Advertisement

Küreselleşme, genellikle Afrika’da bir kelebeğin kanat çırpmasının dünyada hissedilebileceği örneğiyle anlatılır. Sermaye hareketlerin serbest olduğu bir dünyada, özellikle büyük ekonomilerdeki gelişmelerin etkilerinin de büyük olması doğaldır.

Bu bağlamda, Standart & Poor’s’un (S&P) Amerika ekonomisi için açıkladığı değerlendirmenin bizim piyasalarımızı da olumsuz etkilemesini yadırgamamak gerek.

O zaman, özellikle gelecek on yılda dünyadaki ekonomik gelişmeleri daha yakından takip etmekte yarar var. Çünkü son küresel krizin yaraları henüz tam olarak sarılmadı. Özel sektördeki borçlar kamuya taşındı. Orada duruyor.Çok fazla değişen şey yok, sadece borçların vadesi biraz uzadı.

ABD’NİN UZUN VADELİ SORUNU

Gelişmiş ülkelerin çoğunda, kamu borç stokları zaten yapısal olarak sorunluydu. Üstüne bir de krizin yükleri geldi.

Amerika, İngiltere ve Japonya gibi ülkelerin bütçelerinde açık olarak görünmemekle beraber, ciddi boyutta koşullu yükümlülükler bulunuyor. Çoğunluğu sosyal güvenlikten ve diğer verilen garantilerden kaynaklanıyor. Özellikle emeklilikten gelecek olan olası yüklerin etkisini azaltabilecek yapısal tedbirleri almak konusunda siyasi kararlılık henüz yok. Çünkü sorunlar çok derin olduğu için alınması önerilen önlemler öyle sıradan seçenekler değil.

Örneğin, Amerikan emeklilik sistemi özel fonlara dayanıyor. Çalışanların fonlarda toplanan birikimleri, başta hisse senedi piyasaları olmak üzere para ve sermaye piyasası araçlarına yatırılıyor. Bu piyasalarda yaşanacak her zarar, birikimleri olumsuz etkiliyor. Son krizde emeklilerin kaybettikleri paranın tutarı 5 trilyon Doları geçti.

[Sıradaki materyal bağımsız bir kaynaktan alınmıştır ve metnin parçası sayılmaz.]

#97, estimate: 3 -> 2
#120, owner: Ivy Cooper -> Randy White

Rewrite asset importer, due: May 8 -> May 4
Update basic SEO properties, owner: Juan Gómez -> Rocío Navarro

Piyasaların düzelmesini ardından bu zararın bir kısmını geri aldılar. Ancak, II. Dünya Savaşı’ndan sonra doğanlar önümüzdeki yıllarda, yaşları geldiği için, topluca emekli olmaya başlayacaklar.

Bu durumda iki ana senaryodan bahsediliyor. İlki fonlar piyasalardaki yatırımlarını azaltıp, emeklilere ödeme yapacaklar.

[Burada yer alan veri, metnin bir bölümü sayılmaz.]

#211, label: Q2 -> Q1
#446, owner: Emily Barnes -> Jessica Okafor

İkincisi bu fonların önemli bir bölümü Amerika ve diğer ülkelerde kamu çalışanlarının emekli sandıkları. Açıkları oluşunca devlet ve yerel yönetimler bunları kapatmak için tedbir almak zorunda kalacaklar. Amerika’da her düzeyde bütçe açıkları daha da artmaya başlayacak.

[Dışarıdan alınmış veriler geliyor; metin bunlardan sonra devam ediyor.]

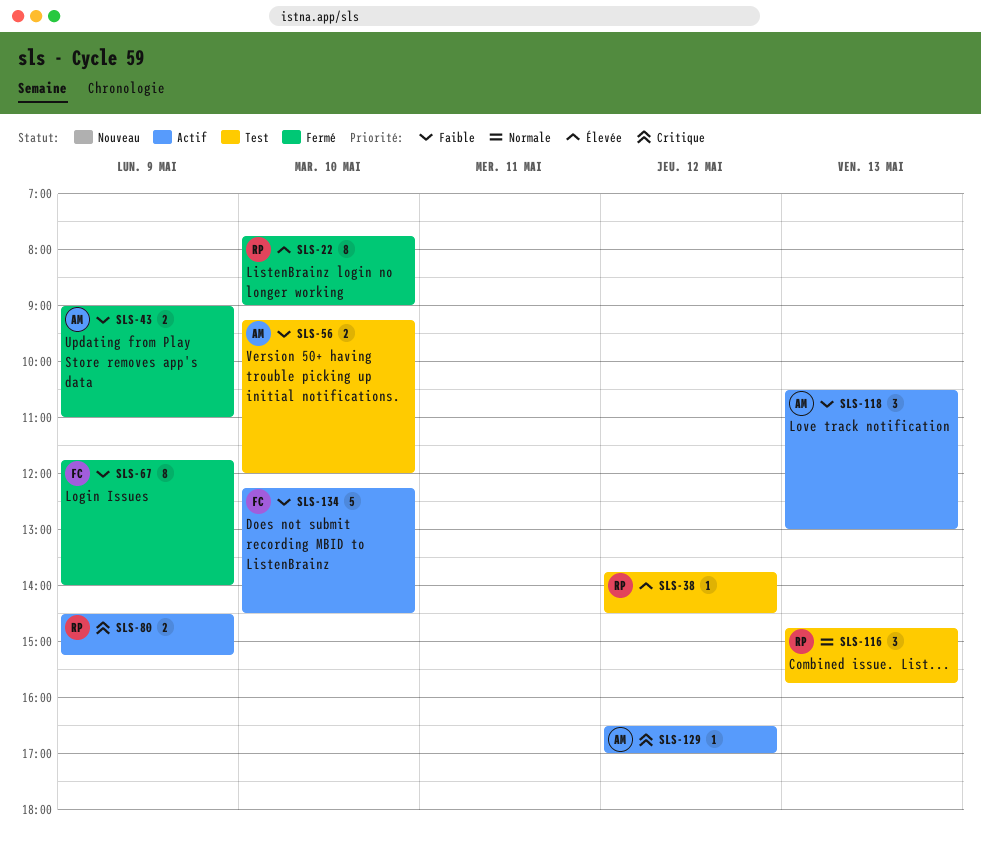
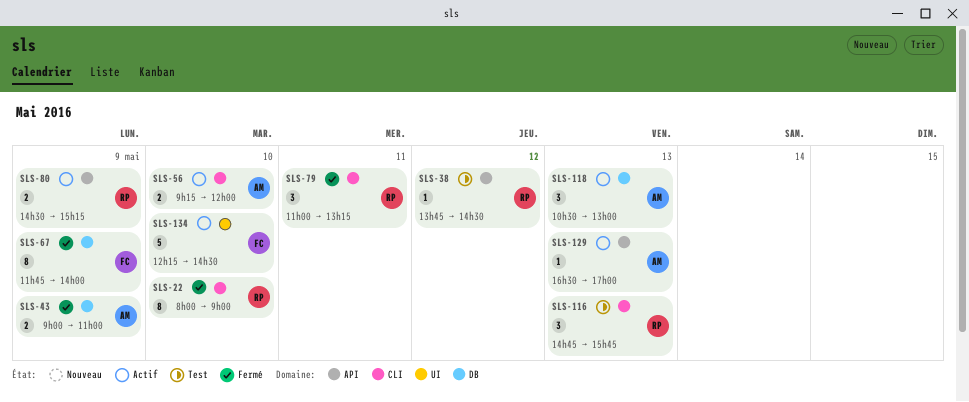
SLS-22, begins: 07:45 -> 08:00
SLS-56, status: Test -> Actif
SLS-79: none -> present
SLS-129, day: May 12 -> May 13

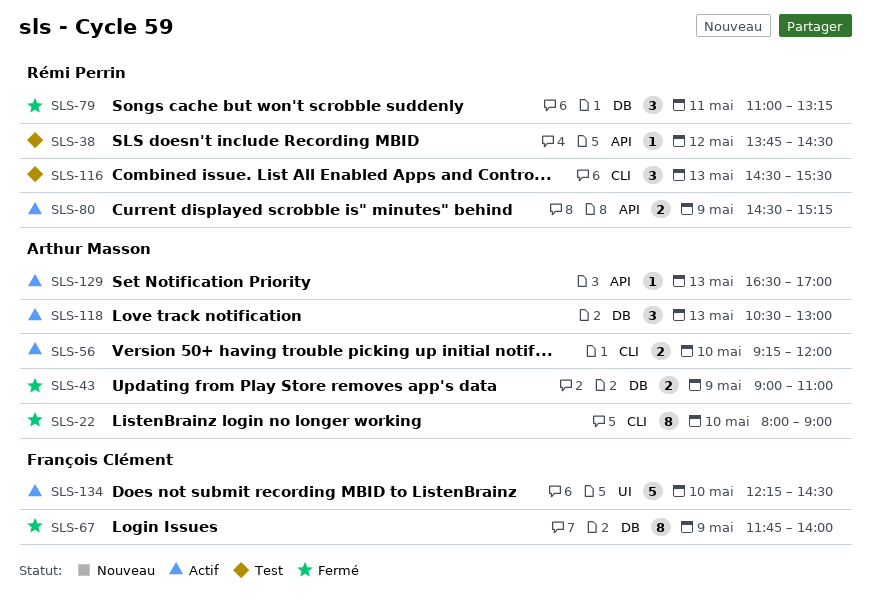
SLS-22, owner: Rémi Perrin -> Arthur Masson
SLS-79, label: CLI -> DB
SLS-116, begins: 14:45 -> 14:30
SLS-116, ends: 15:45 -> 15:30

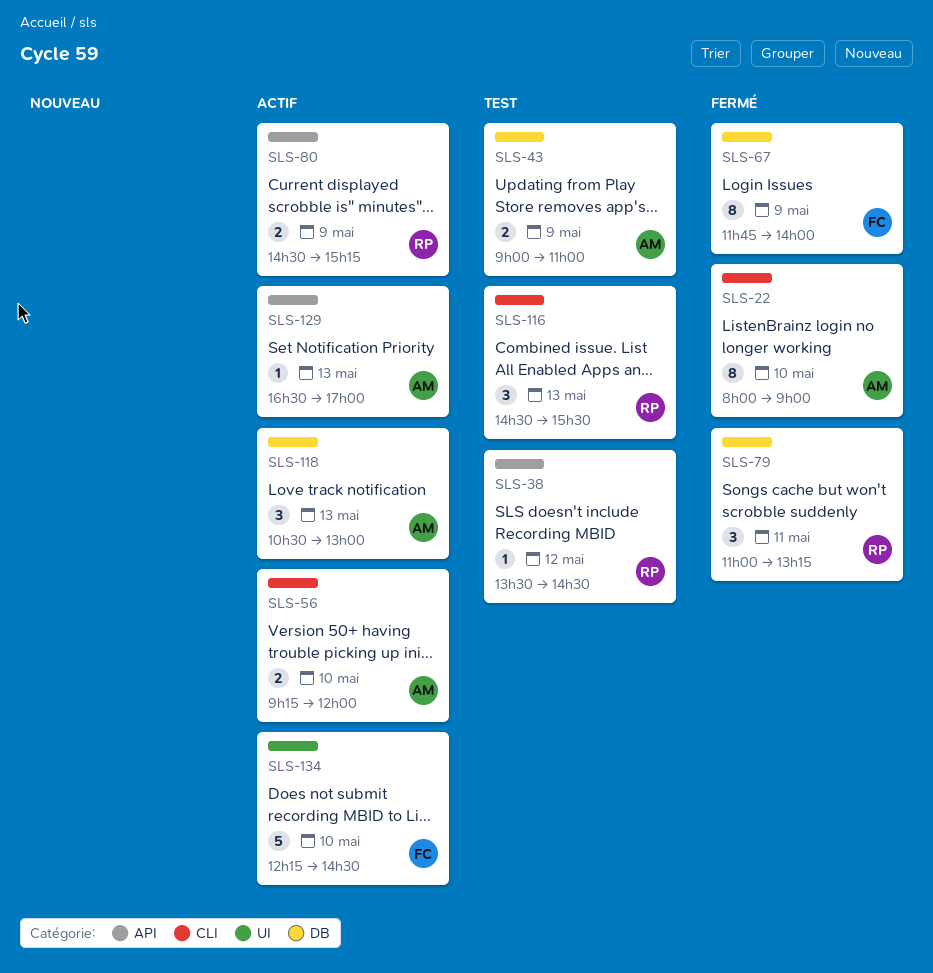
SLS-38, begins: 13:45 -> 13:30
SLS-43, status: Fermé -> Test

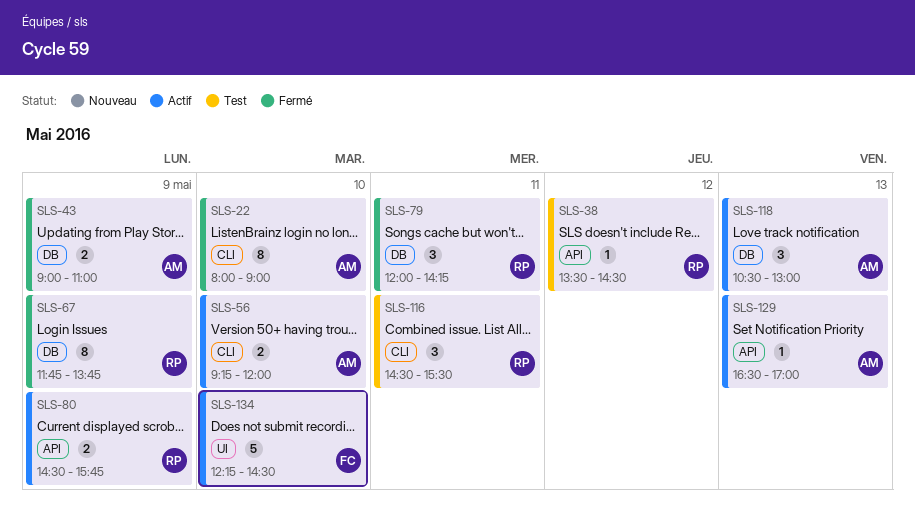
SLS-43, status: Test -> Fermé
SLS-67, owner: FC -> RP
SLS-67, ends: 14:00 -> 13:45
SLS-79, begins: 11:00 -> 12:00
SLS-79, ends: 13:15 -> 14:15
SLS-80, ends: 15:15 -> 15:45
SLS-116, day: May 13 -> May 11

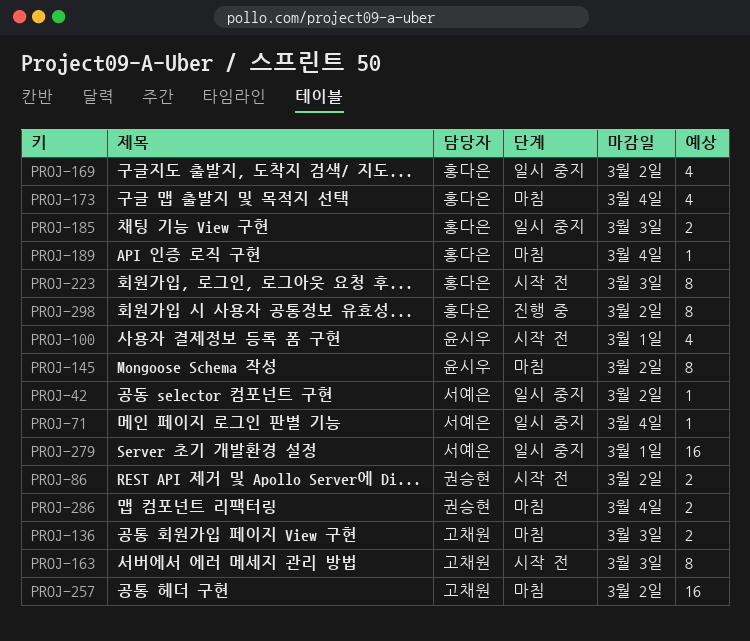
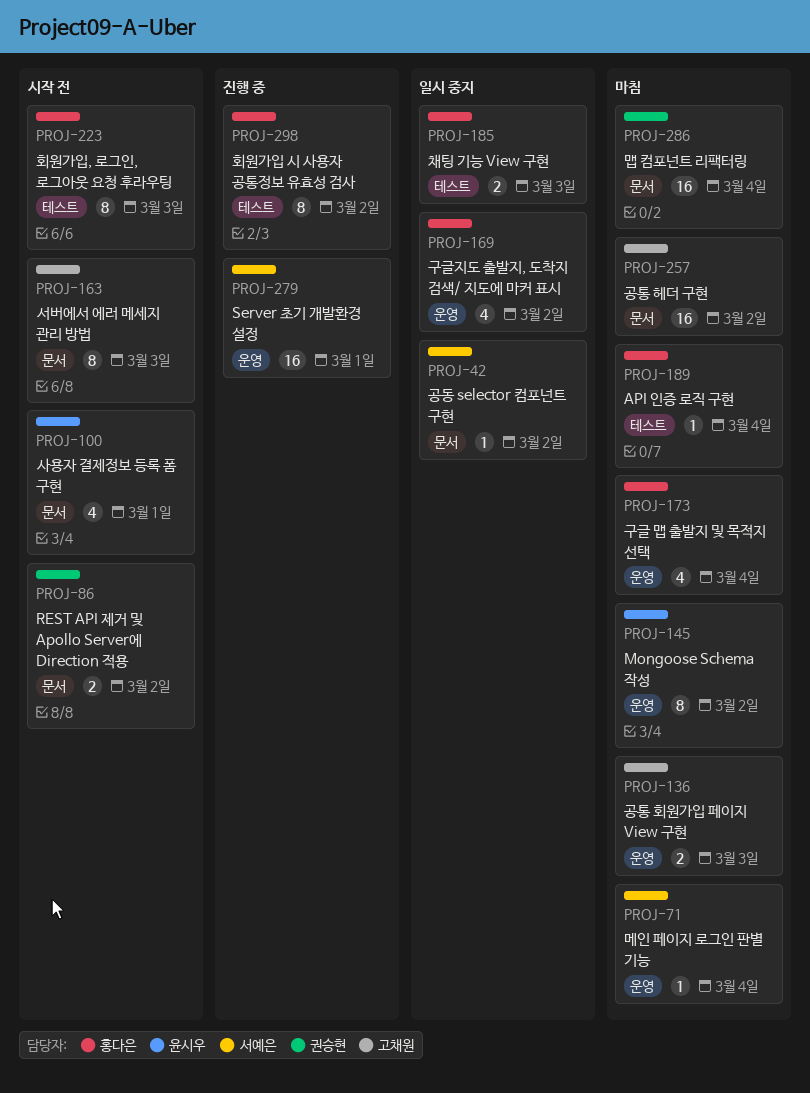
PROJ-71, status: 일시 중지 -> 마침
PROJ-279, status: 일시 중지 -> 진행 중
PROJ-286, estimate: 2 -> 16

Çözüm kapsamlı yapısal reformları hayata geçirmekten geçiyor. Ancak, ABD’de sağlık ve sosyal yardımlar düzenlemeleri henüz çok yeni. Kamu dengeleri bu değişikliklerden olumsuz etkilendi.

Bunların üstüne bir de gelecekteki olası yükler düşünüldüğünde, S&P’nin aldığı kararın mantığı daha net anlaşılacaktır.

Olası koşullu yükümlülüklere bir örnek , Amerika’daki mortgage sistemine garanti veren, Fredie Mac ve Fannie Mea’in bütçeye getirebileceği triyonlarca Dolarlık yükleri verilebilir.

BÜYÜMENİN KAYNAĞI AZALIR MI?

Aslında tüm bu gelişmeler yeni değil, biliniyor. Korkulan şey, bu tür olayların piyasalardan para çekilmesi seçeneğini gündeme getirmesi. Türkiye için önemli olan bunun ne kadarının yükselen piyasa ekonomilerinden olacağı.

Çünkü dışarıdan gelen kaynaklar azalırsa, gelecek on yılda, büyümenin yavaşlaması söz konusu olacak. Popülizm denizinde yüzen siyasetçilerin projelerine kaynak bulmak çok zorlaşacak.

Birde Amerika’da yaşananlara Avrupa’daki çözümlenmemiş sorunları da ekleyin. Sorunlar çözümlenmeden durdukça, gelecek aylarda, kamu borçlarına ve finansal sektöre ilişkin, daha çok olay yaşayacağız demektir.

Gelin o zaman, dışarıdaki olayların Türkiye ekonomisine olası etkilerini azaltabilecek önlemleri şimdiden çok iyi düşünmeya başlayalım.

Ama şimdiye kadar olandan daha geniş bir persfektifle ele almak kaydıyla.